Remain active over the break, especially toward the start of the season. Dr. Megan Meier, a sports medicine specialist who formerly trained at Oklahoma City Ballet, encourages dancers to explore different methods of cross-training. While maintenance ballet classes are necessary, they aren’t enough on their own. “The one-note, high-repetition activity is a recipe for overuse injuries,” says Meier. Working exclusively in turnout can actually shorten the hip stabilizers you need for jumps and turns, so it’s healthy to strengthen other muscles with different styles of movement. “Even if it’s just Pilates or a different style of dance, doing that can keep the body safer.”
Stabilization exercises also help. Sinkoe suggests one-legged squats, as well as tendus or ronds de jambe using a tethered TheraBand or cable for resistance. Calf-raises on flat or on pointe, planks, push-ups and foot-strengthening exercises (like doming) can be easily done at home.
But staying conditioned is more than just regular activity—it requires planning. As the season approaches, Meier advises progressing slowly over several weeks. This allows the body to maintain a build-up phase, rather than a “breakdown phase” from advancing too quickly. She suggests gradually increasing the number of classes before ramping up difficulty, to ease the body back into daily dancing.
Miami City Ballet principal Tricia Albertson recommends never letting 10 days pass during the off-season without putting on a pair of pointe shoes, even just to walk around the house. “When your feet get desensitized,” she explains, “you try to avoid the pain and do weird things. Then the ankle problems happen.” Wearing your shoes throughout the layoff period helps keeps skin and calluses tough.
Albertson also begins the season with several pairs of shoes prepared in various states of wear. This helps her avoid dancing on dead shoes or running out of broken-in pairs at the outset. “Because the worst thing,” she says, “is breaking in new shoes with sore feet!”
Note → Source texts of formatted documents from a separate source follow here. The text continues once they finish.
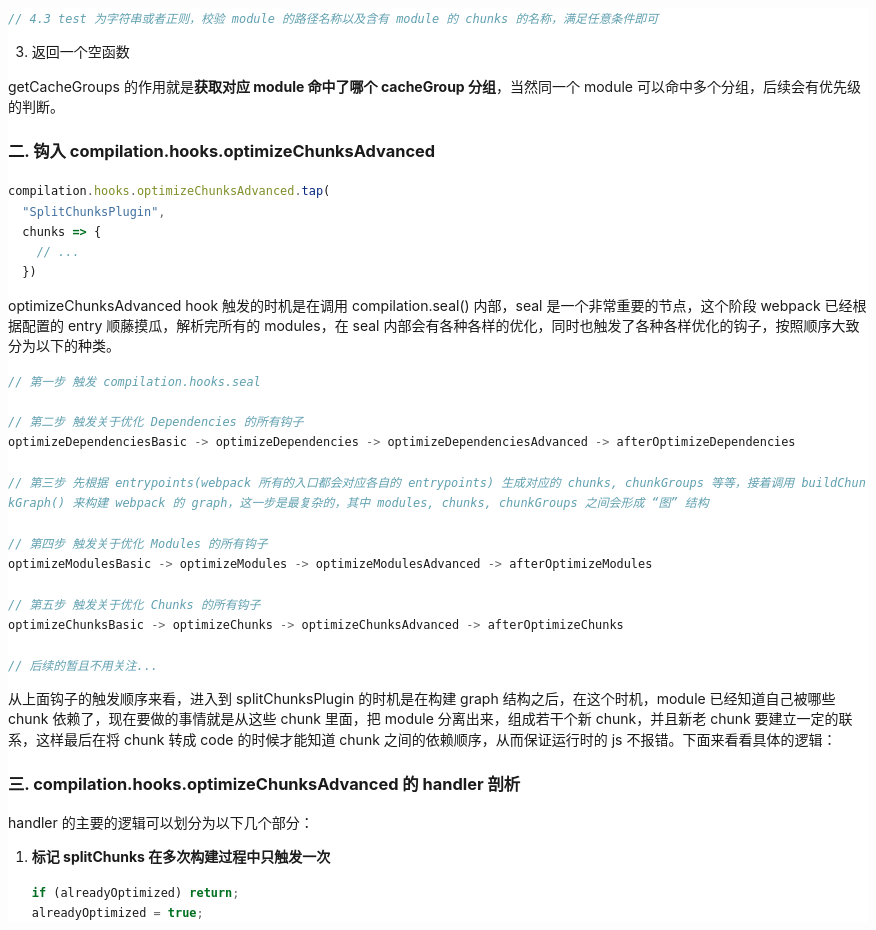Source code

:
   ```js
  // 4.3 test 为字符串或者正则，校验 module 的路径名称以及含有 module 的 chunks 的名称，满足任意条件即可
  ```

  3. 返回一个空函数

  getCacheGroups 的作用就是**获取对应 module 命中了哪个 cacheGroup 分组**，当然同一个 module 可以命中多个分组，后续会有优先级的判断。


### 二. 钩入 compilation.hooks.optimizeChunksAdvanced

```js
compilation.hooks.optimizeChunksAdvanced.tap(
  "SplitChunksPlugin",
  chunks => {
    // ...
  })
```

optimizeChunksAdvanced hook 触发的时机是在调用 compilation.seal() 内部，seal 是一个非常重要的节点，这个阶段 webpack 已经根据配置的 entry 顺藤摸瓜，解析完所有的 modules，在 seal 内部会有各种各样的优化，同时也触发了各种各样优化的钩子，按照顺序大致分为以下的种类。

```js
// 第一步 触发 compilation.hooks.seal

// 第二步 触发关于优化 Dependencies 的所有钩子
optimizeDependenciesBasic -> optimizeDependencies -> optimizeDependenciesAdvanced -> afterOptimizeDependencies

// 第三步 先根据 entrypoints(webpack 所有的入口都会对应各自的 entrypoints) 生成对应的 chunks, chunkGroups 等等，接着调用 buildChunkGraph() 来构建 webpack 的 graph，这一步是最复杂的，其中 modules, chunks, chunkGroups 之间会形成 “图” 结构

// 第四步 触发关于优化 Modules 的所有钩子
optimizeModulesBasic -> optimizeModules -> optimizeModulesAdvanced -> afterOptimizeModules

// 第五步 触发关于优化 Chunks 的所有钩子
optimizeChunksBasic -> optimizeChunks -> optimizeChunksAdvanced -> afterOptimizeChunks

// 后续的暂且不用关注...
```

从上面钩子的触发顺序来看，进入到 splitChunksPlugin 的时机是在构建 graph 结构之后，在这个时机，module 已经知道自己被哪些 chunk 依赖了，现在要做的事情就是从这些 chunk 里面，把 module 分离出来，组成若干个新 chunk，并且新老 chunk 要建立一定的联系，这样最后在将 chunk 转成 code 的时候才能知道 chunk 之间的依赖顺序，从而保证运行时的 js 不报错。下面来看看具体的逻辑：

### 三. compilation.hooks.optimizeChunksAdvanced 的 handler 剖析

handler 的主要的逻辑可以划分为以下几个部分：

1. **标记 splitChunks 在多次构建过程中只触发一次**

    ```js
    if (alreadyOptimized) return;
    alreadyOptimized = true;
    ```
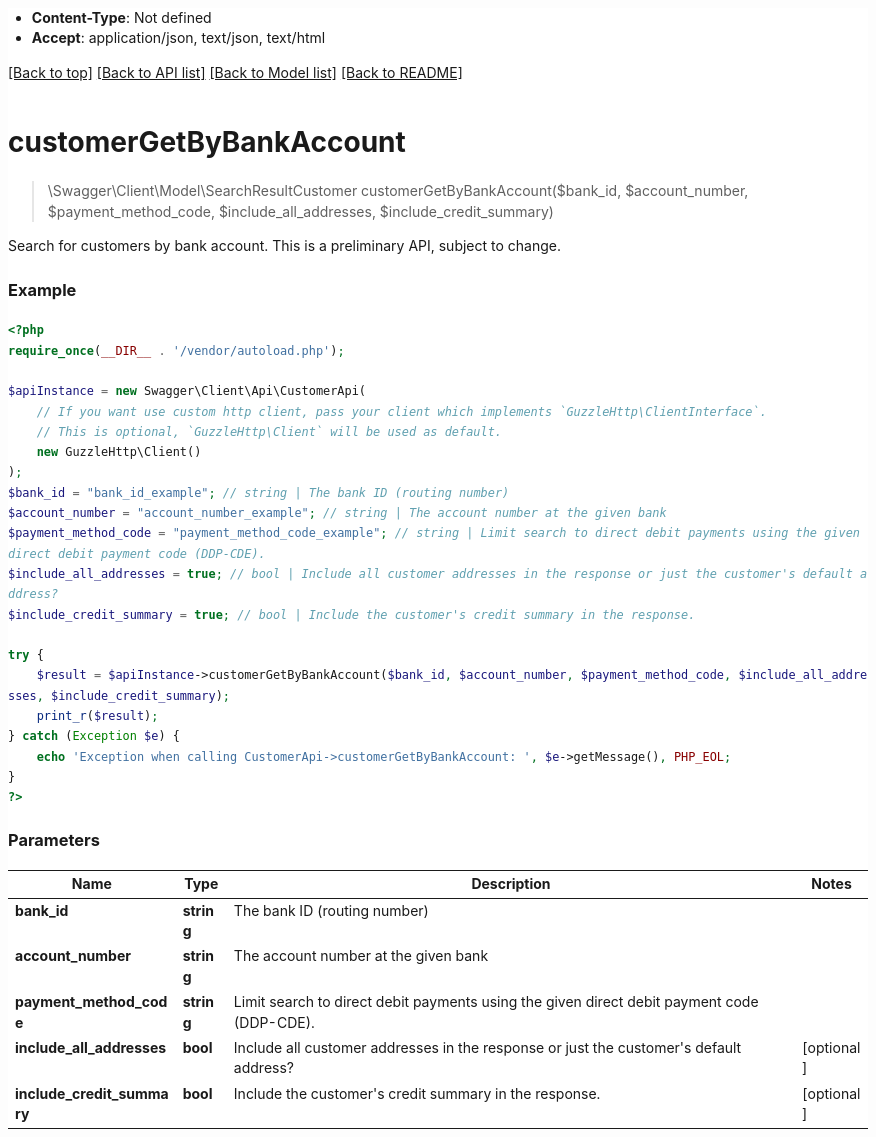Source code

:  - **Content-Type**: Not defined
 - **Accept**: application/json, text/json, text/html

[[Back to top]](#) [[Back to API list]](../../README.md#documentation-for-api-endpoints) [[Back to Model list]](../../README.md#documentation-for-models) [[Back to README]](../../README.md)

# **customerGetByBankAccount**
> \Swagger\Client\Model\SearchResultCustomer customerGetByBankAccount($bank_id, $account_number, $payment_method_code, $include_all_addresses, $include_credit_summary)

Search for customers by bank account.  This is a preliminary API, subject to change.

### Example
```php
<?php
require_once(__DIR__ . '/vendor/autoload.php');

$apiInstance = new Swagger\Client\Api\CustomerApi(
    // If you want use custom http client, pass your client which implements `GuzzleHttp\ClientInterface`.
    // This is optional, `GuzzleHttp\Client` will be used as default.
    new GuzzleHttp\Client()
);
$bank_id = "bank_id_example"; // string | The bank ID (routing number)
$account_number = "account_number_example"; // string | The account number at the given bank
$payment_method_code = "payment_method_code_example"; // string | Limit search to direct debit payments using the given direct debit payment code (DDP-CDE).
$include_all_addresses = true; // bool | Include all customer addresses in the response or just the customer's default address?
$include_credit_summary = true; // bool | Include the customer's credit summary in the response.

try {
    $result = $apiInstance->customerGetByBankAccount($bank_id, $account_number, $payment_method_code, $include_all_addresses, $include_credit_summary);
    print_r($result);
} catch (Exception $e) {
    echo 'Exception when calling CustomerApi->customerGetByBankAccount: ', $e->getMessage(), PHP_EOL;
}
?>
```

### Parameters

Name | Type | Description  | Notes
------------- | ------------- | ------------- | -------------
 **bank_id** | **string**| The bank ID (routing number) |
 **account_number** | **string**| The account number at the given bank |
 **payment_method_code** | **string**| Limit search to direct debit payments using the given direct debit payment code (DDP-CDE). |
 **include_all_addresses** | **bool**| Include all customer addresses in the response or just the customer&#39;s default address? | [optional]
 **include_credit_summary** | **bool**| Include the customer&#39;s credit summary in the response. | [optional]
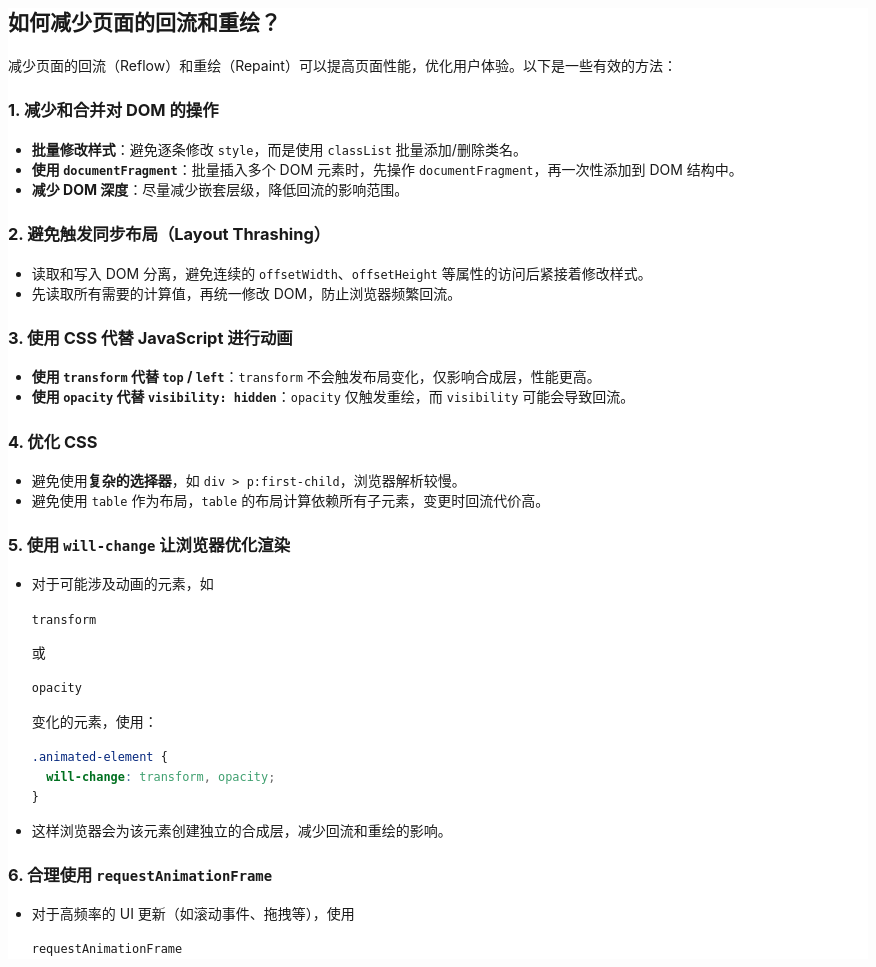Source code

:   ## 如何减少页面的回流和重绘？

  减少页面的回流（Reflow）和重绘（Repaint）可以提高页面性能，优化用户体验。以下是一些有效的方法：

  ### 1. **减少和合并对 DOM 的操作**

  - **批量修改样式**：避免逐条修改 `style`，而是使用 `classList` 批量添加/删除类名。
  - **使用 `documentFragment`**：批量插入多个 DOM 元素时，先操作 `documentFragment`，再一次性添加到 DOM 结构中。
  - **减少 DOM 深度**：尽量减少嵌套层级，降低回流的影响范围。

  ### 2. **避免触发同步布局（Layout Thrashing）**

  - 读取和写入 DOM 分离，避免连续的 `offsetWidth`、`offsetHeight` 等属性的访问后紧接着修改样式。
  - 先读取所有需要的计算值，再统一修改 DOM，防止浏览器频繁回流。

  ### 3. **使用 CSS 代替 JavaScript 进行动画**

  - **使用 `transform` 代替 `top` / `left`**：`transform` 不会触发布局变化，仅影响合成层，性能更高。
  - **使用 `opacity` 代替 `visibility: hidden`**：`opacity` 仅触发重绘，而 `visibility` 可能会导致回流。

  ### 4. **优化 CSS**

  - 避免使用**复杂的选择器**，如 `div > p:first-child`，浏览器解析较慢。
  - 避免使用 `table` 作为布局，`table` 的布局计算依赖所有子元素，变更时回流代价高。

  ### 5. **使用 `will-change` 让浏览器优化渲染**

  - 对于可能涉及动画的元素，如 

    ```
    transform
    ```

     或 

    ```
    opacity
    ```

     变化的元素，使用：

    ```css
    .animated-element {
      will-change: transform, opacity;
    }
    ```

  - 这样浏览器会为该元素创建独立的合成层，减少回流和重绘的影响。

  ### 6. **合理使用 `requestAnimationFrame`**

  - 对于高频率的 UI 更新（如滚动事件、拖拽等），使用 

    ```
    requestAnimationFrame
    ```
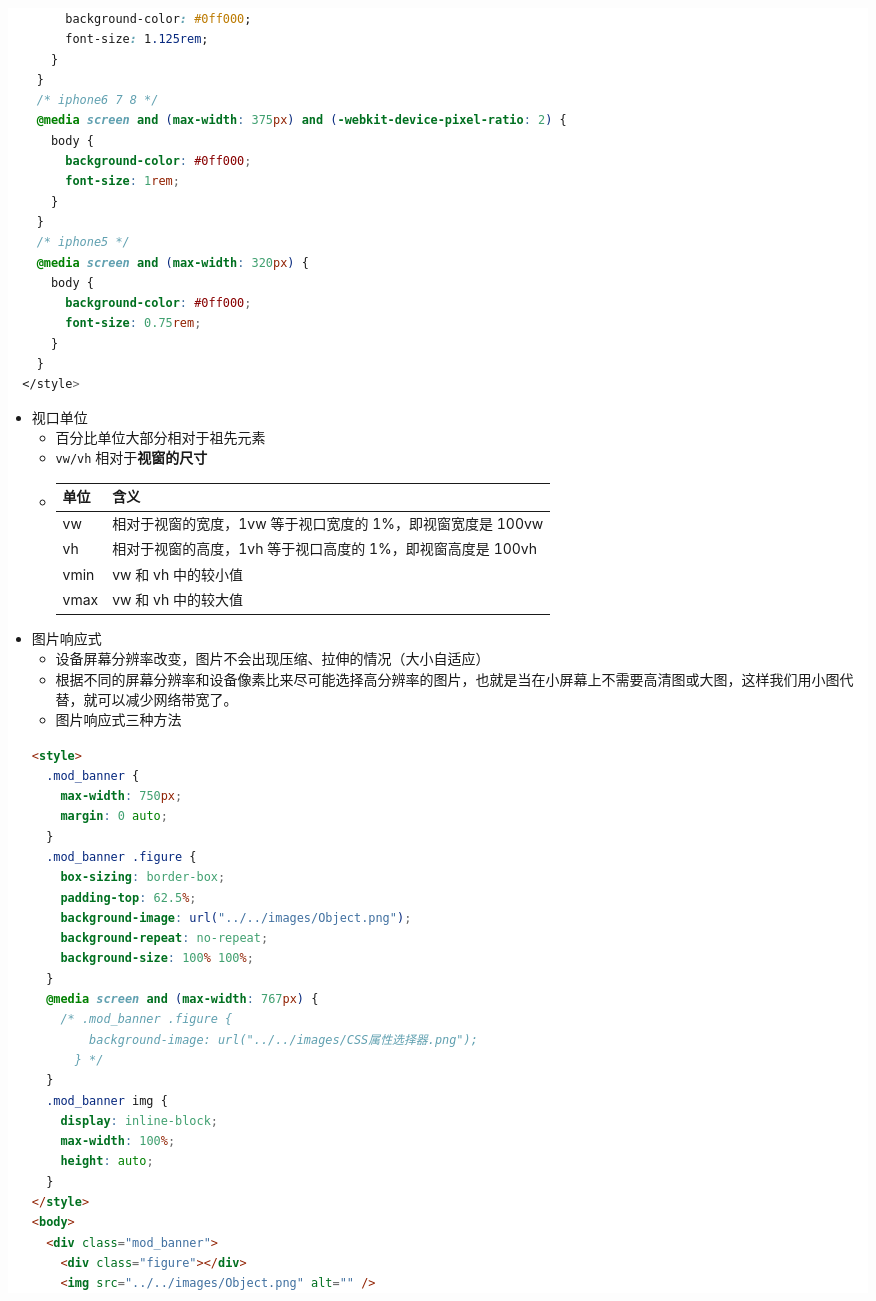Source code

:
   ```css
          background-color: #0ff000;
          font-size: 1.125rem;
        }
      }
      /* iphone6 7 8 */
      @media screen and (max-width: 375px) and (-webkit-device-pixel-ratio: 2) {
        body {
          background-color: #0ff000;
          font-size: 1rem;
        }
      }
      /* iphone5 */
      @media screen and (max-width: 320px) {
        body {
          background-color: #0ff000;
          font-size: 0.75rem;
        }
      }
    </style>
  ```
- 视口单位
  - 百分比单位大部分相对于祖先元素
  - `vw/vh` 相对于**视窗的尺寸**
  - | 单位 | 含义                                                        |
    | ---- | ----------------------------------------------------------- |
    | vw   | 相对于视窗的宽度，1vw 等于视口宽度的 1%，即视窗宽度是 100vw |
    | vh   | 相对于视窗的高度，1vh 等于视口高度的 1%，即视窗高度是 100vh |
    | vmin | vw 和 vh 中的较小值                                         |
    | vmax | vw 和 vh 中的较大值                                         |
- 图片响应式
  - 设备屏幕分辨率改变，图片不会出现压缩、拉伸的情况（大小自适应）
  - 根据不同的屏幕分辨率和设备像素比来尽可能选择高分辨率的图片，也就是当在小屏幕上不需要高清图或大图，这样我们用小图代替，就可以减少网络带宽了。
  - 图片响应式三种方法
  ```html
  <style>
    .mod_banner {
      max-width: 750px;
      margin: 0 auto;
    }
    .mod_banner .figure {
      box-sizing: border-box;
      padding-top: 62.5%;
      background-image: url("../../images/Object.png");
      background-repeat: no-repeat;
      background-size: 100% 100%;
    }
    @media screen and (max-width: 767px) {
      /* .mod_banner .figure {
          background-image: url("../../images/CSS属性选择器.png");
        } */
    }
    .mod_banner img {
      display: inline-block;
      max-width: 100%;
      height: auto;
    }
  </style>
  <body>
    <div class="mod_banner">
      <div class="figure"></div>
      <img src="../../images/Object.png" alt="" />
  ```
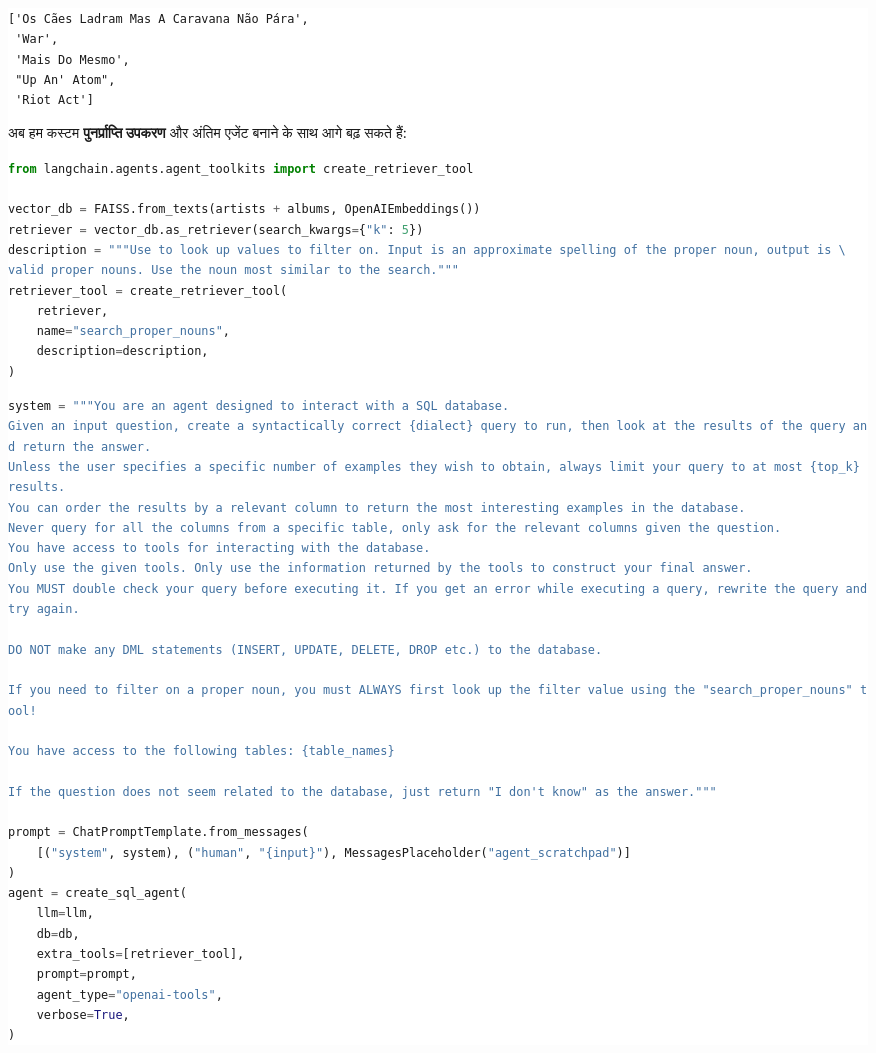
 ```output
['Os Cães Ladram Mas A Caravana Não Pára',
 'War',
 'Mais Do Mesmo',
 "Up An' Atom",
 'Riot Act']
```

अब हम कस्टम **पुनर्प्राप्ति उपकरण** और अंतिम एजेंट बनाने के साथ आगे बढ़ सकते हैं:

```python
from langchain.agents.agent_toolkits import create_retriever_tool

vector_db = FAISS.from_texts(artists + albums, OpenAIEmbeddings())
retriever = vector_db.as_retriever(search_kwargs={"k": 5})
description = """Use to look up values to filter on. Input is an approximate spelling of the proper noun, output is \
valid proper nouns. Use the noun most similar to the search."""
retriever_tool = create_retriever_tool(
    retriever,
    name="search_proper_nouns",
    description=description,
)
```

```python
system = """You are an agent designed to interact with a SQL database.
Given an input question, create a syntactically correct {dialect} query to run, then look at the results of the query and return the answer.
Unless the user specifies a specific number of examples they wish to obtain, always limit your query to at most {top_k} results.
You can order the results by a relevant column to return the most interesting examples in the database.
Never query for all the columns from a specific table, only ask for the relevant columns given the question.
You have access to tools for interacting with the database.
Only use the given tools. Only use the information returned by the tools to construct your final answer.
You MUST double check your query before executing it. If you get an error while executing a query, rewrite the query and try again.

DO NOT make any DML statements (INSERT, UPDATE, DELETE, DROP etc.) to the database.

If you need to filter on a proper noun, you must ALWAYS first look up the filter value using the "search_proper_nouns" tool!

You have access to the following tables: {table_names}

If the question does not seem related to the database, just return "I don't know" as the answer."""

prompt = ChatPromptTemplate.from_messages(
    [("system", system), ("human", "{input}"), MessagesPlaceholder("agent_scratchpad")]
)
agent = create_sql_agent(
    llm=llm,
    db=db,
    extra_tools=[retriever_tool],
    prompt=prompt,
    agent_type="openai-tools",
    verbose=True,
)
```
The “building” mindset doesn’t stop once the season starts. Houston Ballet ballet master Amy Fote says dancers should focus on proper alignment and tracking of the joints, especially during descents from pointe or jumps. Be especially careful not to overpronate, making sure the arch is lifted and that all three points of the foot are on the floor. And listen to your body; you may need to modify during class (skipping jumps or switching to flat, or swapping fouettés for turns in fifth) to avoid injury. Fote suggests focusing on “neatness and building strength” during the first few weeks back.
Sinkoe also encourages mindfulness in the studio. “The majority of overuse injuries I see come back to technical error,” he says, such as forcing turnout or pushing over too far on pointe. Make an active effort to self-correct throughout the day, being conscious of common errors and personal pitfalls.
Your foot and toenail hygiene also requires regular attention. Keep nails trimmed and filed smooth at a personal “sweet spot” to avoid ingrown issues or bruising, says Meier. Epsom salt soaks or ice baths can also give inflamed feet and muscles temporary relief.
Blister Band-Aids, 2nd Skin or lamb’s wool can help cushion touchy areas. Schoene recommends topical ointments like Biofreeze, Traumeel and arnica gel to fight inflammation between rehearsals. She also suggests using antiperspirant spray to quickly dry sweaty, blister-prone feet. After dancing, wearing socks with moisture-wicking or dry-fit fiber blends in supportive sneakers can provide extra care.
Finally, stable ankles and strong pointework rely on an overall healthy body. As always, maintain good sleep, nutrition and hydration habits, as low energy levels can impact technique and heighten injury risk. At the end of the workday, says Albertson, “do some breathing exercises or have some Sleepytime tea—something to calm the nerves.” Adrenaline can run especially high at the start of the season, so take time to wind down to prepare your body for the next busy day on pointe. Your feet will thank you!